Паралич вершил свое беспощадное дело, и предсмертное разложение шло полным ходом. Половиной тела Тютчев совершенно не владел, он не мог писать, мозг изнемогал от сверлящей боли, центры речи были поражены, и некоторые звуки он уже затруднялся произносить. Еще несколько дней — и он не сможет исповедываться: отнимется язык, и умирающий свершит только глухую исповедь. Но пока дар слова еще не окончательно отнят у него, Тютчев по-прежнему весь в треволнениях современности. «Голова свежа, — замечает посетитель, — поговорили о литературе, о Франции…»
И, вероятно, опять, как незадолго перед тем в своих письмах, Тютчев с восхищением отозвался о первом президенте третьей республики, как об одиноком, но непоколебимом борце. В своих последних беседах он негодовал на правую сторону национального собрания, снова бросавшую еле очнувшуюся страну в грозную и жуткую неизвестность гражданских войн и вражеских нашествий.

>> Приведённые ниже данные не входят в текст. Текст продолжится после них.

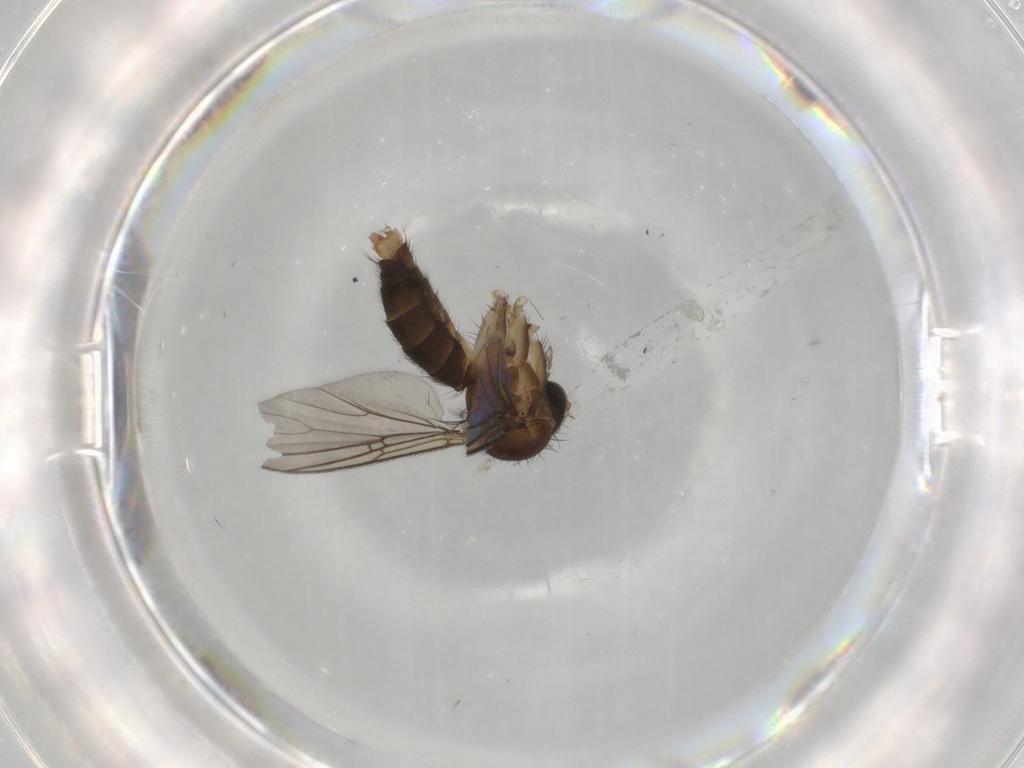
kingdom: Animalia
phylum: Arthropoda
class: Insecta
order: Diptera
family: Mycetophilidae
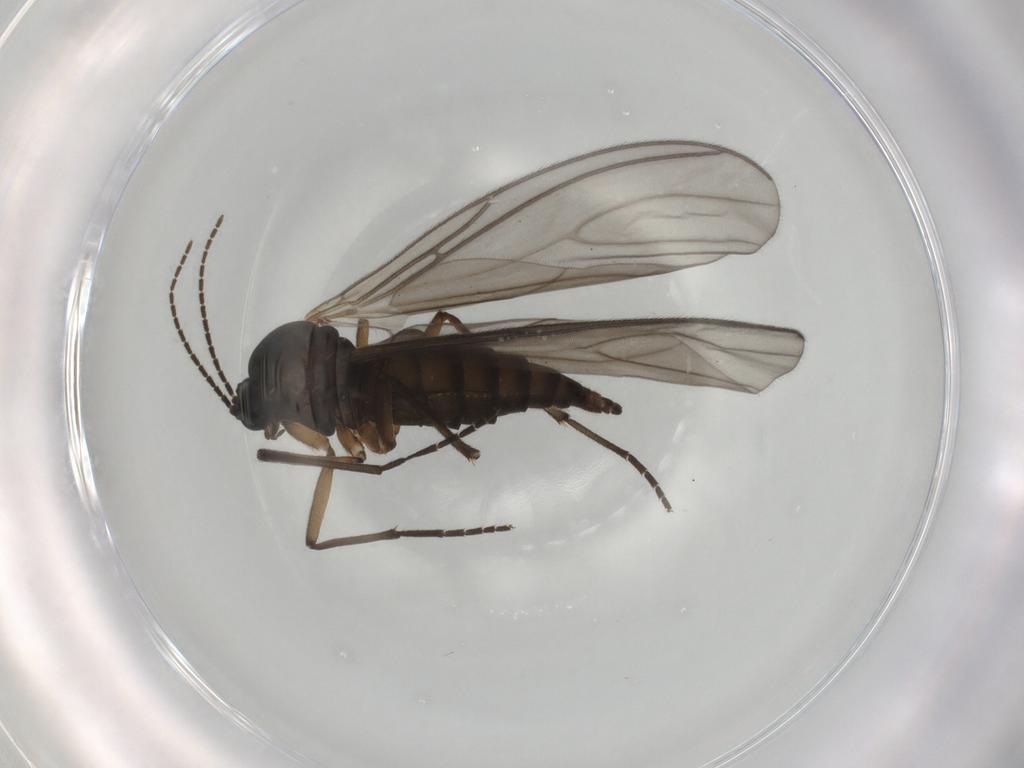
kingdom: Animalia
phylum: Arthropoda
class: Insecta
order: Diptera
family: Sciaridae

И, конечно, умирающий Тютчев не мог просмотреть этой новой угрозы западному миру. Приближающийся конец не сделал его равнодушным к назревающим политическим драмам. С напряженным вниманием он по-прежнему жадно всматривался в их запутанный ход сквозь тупую муку своего медленного угасания. Он мог исчезнуть, но Европа оставалась! И перед надвигающейся ночью небытия, перед лицом вплотную подошедшей смерти, прикованный к постели, неподвижный, почти потерявший голос, он продолжал коснеющим языком говорить о творческих силах и грядущих обновлениях европейской жизни, о духовном и рыцарском ордене ее вождей и героев, вдохновителей и бойцов.
Бодрящей силой веет от этой агонии семидесятилетнего паралитика. Как чувствуется в ней тот, кто через несколько дней погаснет со словами: «Faites un peu de vie autour de moi!»
До последнего часа Тютчев жил и горел всеми болями и ожогами современности. До конца он шел к вселенской мистерии земными путями, через человеческую трагедию. Драмы истории могли только приблизить его к этой заветной цели. И со смертного одра он по-прежнему склонялся над клокочущим водоворотом политических событий, как Данте над подземным потоком, с ужасом вслушиваясь в рыдания, стоны и вопли, несущиеся к нему со дна бушующей пучины.
Так до конца в политической злободневности Тютчев прозревал лик всемирной истории. До конца известия посольских меморандумов и сообщения агентских телеграмм поднимались им до значения религиозной драмы мирового преображения. И, конечно, он принял бы, как лозунг своих философских раздумий, слова, сказанные Наполеоном Гете:
— Политика — вот подлинный трагический рок наших дней.
IIСудьбы эпохи не отказывали Тютчеву в захватывающих зрелищах. Как Цицерон, он посетил «сей мир в его минуты роковые» и мог считать себя собеседником богов на яростном спектакле расовых состязаний.
Войны, революции, падение тронов и зарождение новых властей щедро наполнили европейскую хронику его поры. Детство его пало на горячечное время наполеоновских походов, а старость совпала с перелицовкой европейской карты прусским мечом. Он родился за год перед венчанием Бонапарта императорской короной, а умер через полгода после «Наполеона малого», пережившего триумфы своих военных авантюр и гибель своей державы.